Podczas sylwestrowych obchodów, jedno z miejscowości niedaleko Wągrowca stało się miejscem dramatu. Operator centrum powiadamiania ratunkowego otrzymał zgłoszenie o malutkim dziecku, które nagle straciło przytomność. Była to dziewczynka nie mająca jeszcze półtora roku.

Młoda ofiara tragedii, bawiąc się w domu rodzinnym, w pewnym momencie niezauważenie weszła do skrzyni łóżka. Skrzynia była miejscem, gdzie domownicy chowali różnorodne rzeczy. Tam niestety doszło do utraty przez dziewczynkę przytomności i zatrzymania akcji serca – poinformował asp. Dominik Zieliński, pracownik policji z Wągrowca podczas rozmowy dla TVP Poznań.

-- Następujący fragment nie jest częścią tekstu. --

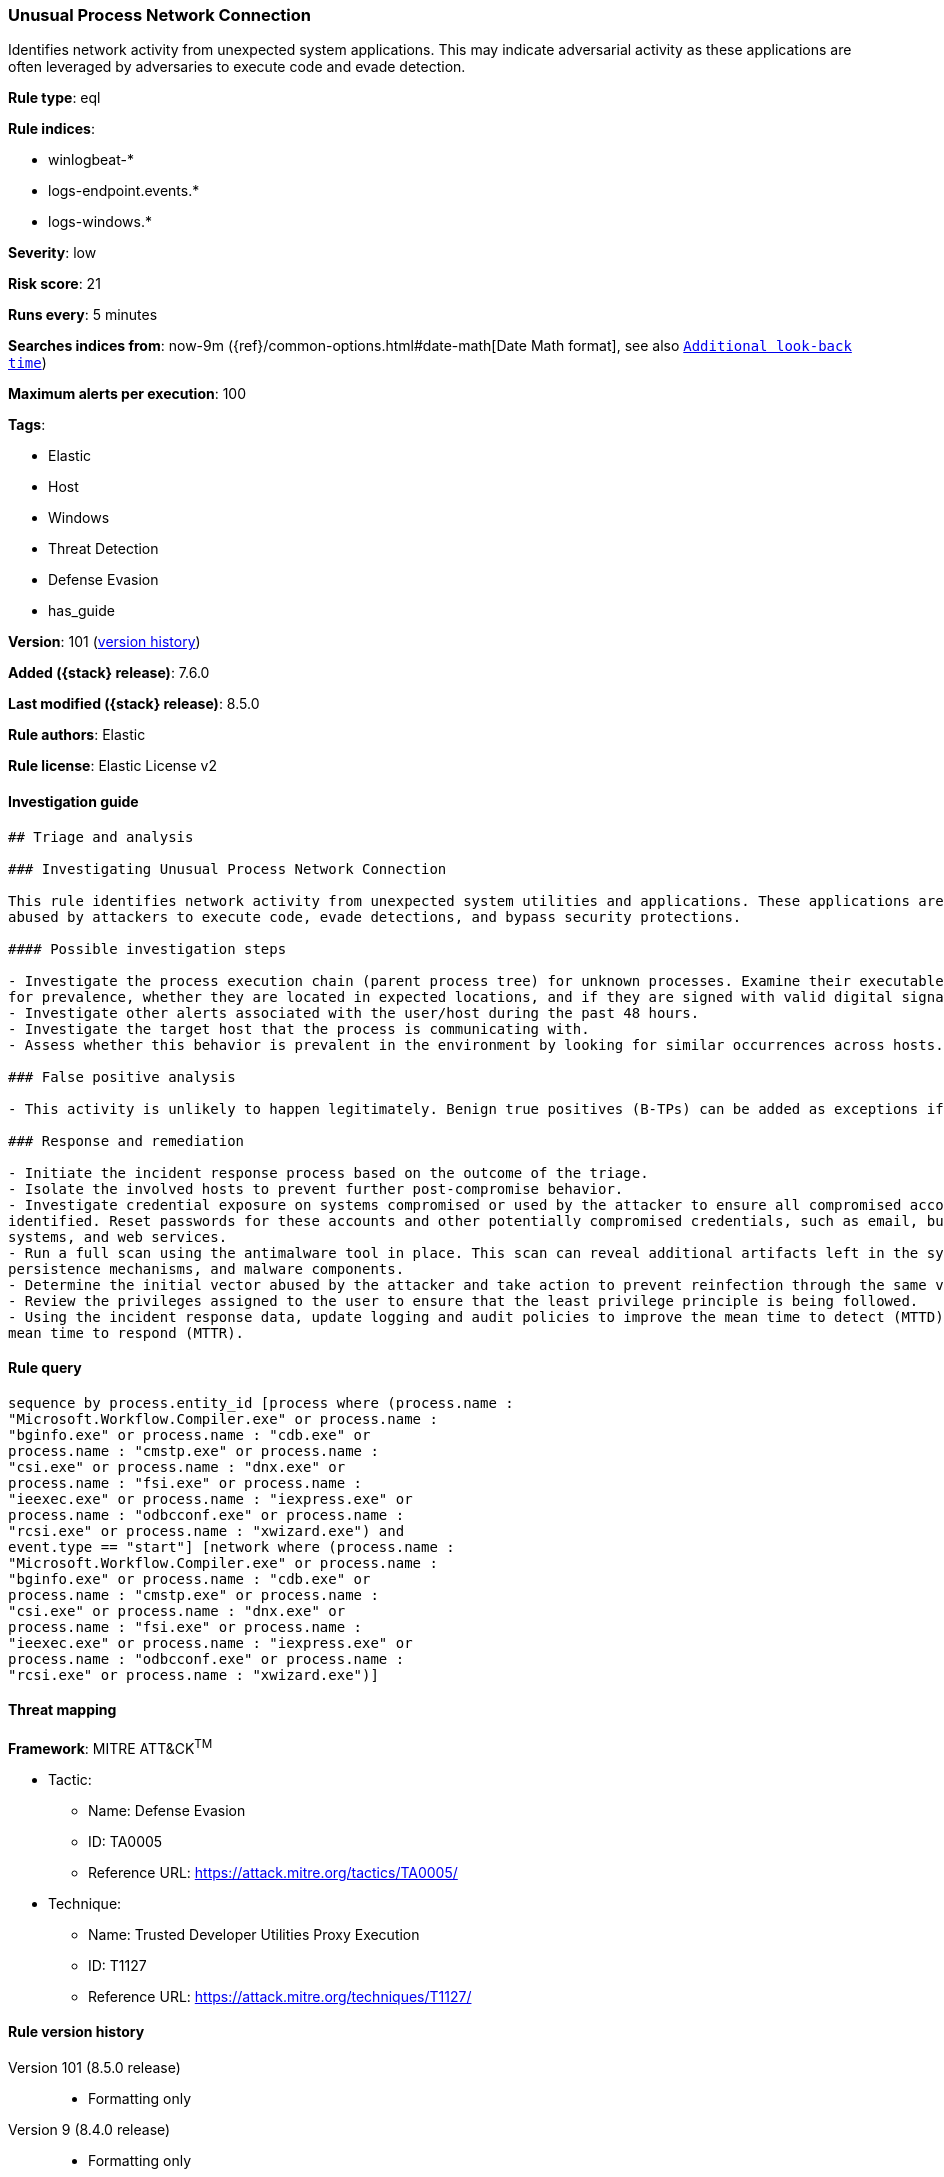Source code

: [[unusual-process-network-connection]]
=== Unusual Process Network Connection

Identifies network activity from unexpected system applications. This may indicate adversarial activity as these applications are often leveraged by adversaries to execute code and evade detection.

*Rule type*: eql

*Rule indices*:

* winlogbeat-*
* logs-endpoint.events.*
* logs-windows.*

*Severity*: low

*Risk score*: 21

*Runs every*: 5 minutes

*Searches indices from*: now-9m ({ref}/common-options.html#date-math[Date Math format], see also <<rule-schedule, `Additional look-back time`>>)

*Maximum alerts per execution*: 100

*Tags*:

* Elastic
* Host
* Windows
* Threat Detection
* Defense Evasion
* has_guide

*Version*: 101 (<<unusual-process-network-connection-history, version history>>)

*Added ({stack} release)*: 7.6.0

*Last modified ({stack} release)*: 8.5.0

*Rule authors*: Elastic

*Rule license*: Elastic License v2

==== Investigation guide


[source,markdown]
----------------------------------
## Triage and analysis

### Investigating Unusual Process Network Connection

This rule identifies network activity from unexpected system utilities and applications. These applications are commonly
abused by attackers to execute code, evade detections, and bypass security protections.

#### Possible investigation steps

- Investigate the process execution chain (parent process tree) for unknown processes. Examine their executable files
for prevalence, whether they are located in expected locations, and if they are signed with valid digital signatures.
- Investigate other alerts associated with the user/host during the past 48 hours.
- Investigate the target host that the process is communicating with.
- Assess whether this behavior is prevalent in the environment by looking for similar occurrences across hosts.

### False positive analysis

- This activity is unlikely to happen legitimately. Benign true positives (B-TPs) can be added as exceptions if necessary.

### Response and remediation

- Initiate the incident response process based on the outcome of the triage.
- Isolate the involved hosts to prevent further post-compromise behavior.
- Investigate credential exposure on systems compromised or used by the attacker to ensure all compromised accounts are
identified. Reset passwords for these accounts and other potentially compromised credentials, such as email, business
systems, and web services.
- Run a full scan using the antimalware tool in place. This scan can reveal additional artifacts left in the system,
persistence mechanisms, and malware components.
- Determine the initial vector abused by the attacker and take action to prevent reinfection through the same vector.
- Review the privileges assigned to the user to ensure that the least privilege principle is being followed.
- Using the incident response data, update logging and audit policies to improve the mean time to detect (MTTD) and the
mean time to respond (MTTR).

----------------------------------


==== Rule query


[source,js]
----------------------------------
sequence by process.entity_id [process where (process.name :
"Microsoft.Workflow.Compiler.exe" or process.name :
"bginfo.exe" or process.name : "cdb.exe" or
process.name : "cmstp.exe" or process.name :
"csi.exe" or process.name : "dnx.exe" or
process.name : "fsi.exe" or process.name :
"ieexec.exe" or process.name : "iexpress.exe" or
process.name : "odbcconf.exe" or process.name :
"rcsi.exe" or process.name : "xwizard.exe") and
event.type == "start"] [network where (process.name :
"Microsoft.Workflow.Compiler.exe" or process.name :
"bginfo.exe" or process.name : "cdb.exe" or
process.name : "cmstp.exe" or process.name :
"csi.exe" or process.name : "dnx.exe" or
process.name : "fsi.exe" or process.name :
"ieexec.exe" or process.name : "iexpress.exe" or
process.name : "odbcconf.exe" or process.name :
"rcsi.exe" or process.name : "xwizard.exe")]
----------------------------------

==== Threat mapping

*Framework*: MITRE ATT&CK^TM^

* Tactic:
** Name: Defense Evasion
** ID: TA0005
** Reference URL: https://attack.mitre.org/tactics/TA0005/
* Technique:
** Name: Trusted Developer Utilities Proxy Execution
** ID: T1127
** Reference URL: https://attack.mitre.org/techniques/T1127/

[[unusual-process-network-connection-history]]
==== Rule version history

Version 101 (8.5.0 release)::
* Formatting only

Version 9 (8.4.0 release)::
* Formatting only

Version 7 (7.12.0 release)::
* Formatting only

Version 6 (7.11.0 release)::
* Formatting only

Version 5 (7.10.0 release)::
* Updated query, changed from:
+
[source, js]
----------------------------------
event.category:network and event.type:connection and
process.name:(Microsoft.Workflow.Compiler.exe or bginfo.exe or cdb.exe
or cmstp.exe or csi.exe or dnx.exe or fsi.exe or ieexec.exe or
iexpress.exe or odbcconf.exe or rcsi.exe or xwizard.exe)
----------------------------------

Version 4 (7.9.1 release)::
* Formatting only

Version 3 (7.9.0 release)::
* Updated query, changed from:
+
[source, js]
----------------------------------
event.action:"Network connection detected (rule: NetworkConnect)" and
process.name:(Microsoft.Workflow.Compiler.exe or bginfo.exe or cdb.exe
or cmstp.exe or csi.exe or dnx.exe or fsi.exe or ieexec.exe or
iexpress.exe or odbcconf.exe or rcsi.exe or xwizard.exe)
----------------------------------

Version 2 (7.7.0 release)::
* Updated query, changed from:
+
[source, js]
----------------------------------
event.action:"Network connection detected (rule: NetworkConnect)" and
process.name:(bginfo.exe or cdb.exe or cmstp.exe or csi.exe or dnx.exe
or fsi.exe or ieexec.exe or iexpress.exe or
Microsoft.Workflow.Compiler.exe or odbcconf.exe or rcsi.exe or
xwizard.exe)
----------------------------------

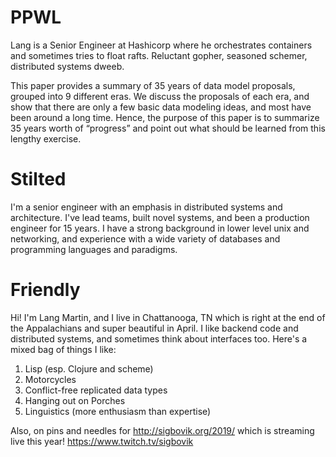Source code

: * PPWL

Lang is a Senior Engineer at Hashicorp where he orchestrates
containers and sometimes tries to float rafts. Reluctant gopher,
seasoned schemer, distributed systems dweeb.

This paper provides a summary of 35 years of data model proposals,
grouped into 9 different eras. We discuss the proposals of each era,
and show that there are only a few basic data modeling ideas, and most
have been around a long time. Hence, the purpose of this paper is to
summarize 35 years worth of “progress” and point out what should be
learned from this lengthy exercise.

* Stilted

I'm a senior engineer with an emphasis in distributed systems and
architecture. I've lead teams, built novel systems, and been a
production engineer for 15 years. I have a strong background in lower
level unix and networking, and experience with a wide variety of
databases and programming languages and paradigms.

* Friendly

Hi! I'm Lang Martin, and I live in Chattanooga, TN which is right at
the end of the Appalachians and super beautiful in April. I like
backend code and distributed systems, and sometimes think about
interfaces too. Here's a mixed bag of things I like:

1. Lisp (esp. Clojure and scheme)
2. Motorcycles
3. Conflict-free replicated data types
4. Hanging out on Porches
5. Linguistics (more enthusiasm than expertise)

Also, on pins and needles for http://sigbovik.org/2019/ which is
streaming live this year! https://www.twitch.tv/sigbovik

Chociaż dziewczynka została przewieziona do szpitala w Wągrowcu, gdzie udało się przywrócić jej podstawowe funkcje życiowe, jej stan pozostawał ciężki. Wobec tego postanowiono przetransportować ją do szpitala w Poznaniu. Niestety, pomimo wszelkich starań personelu medycznego, pierwszego dnia Nowego Roku dziewczynka zmarła.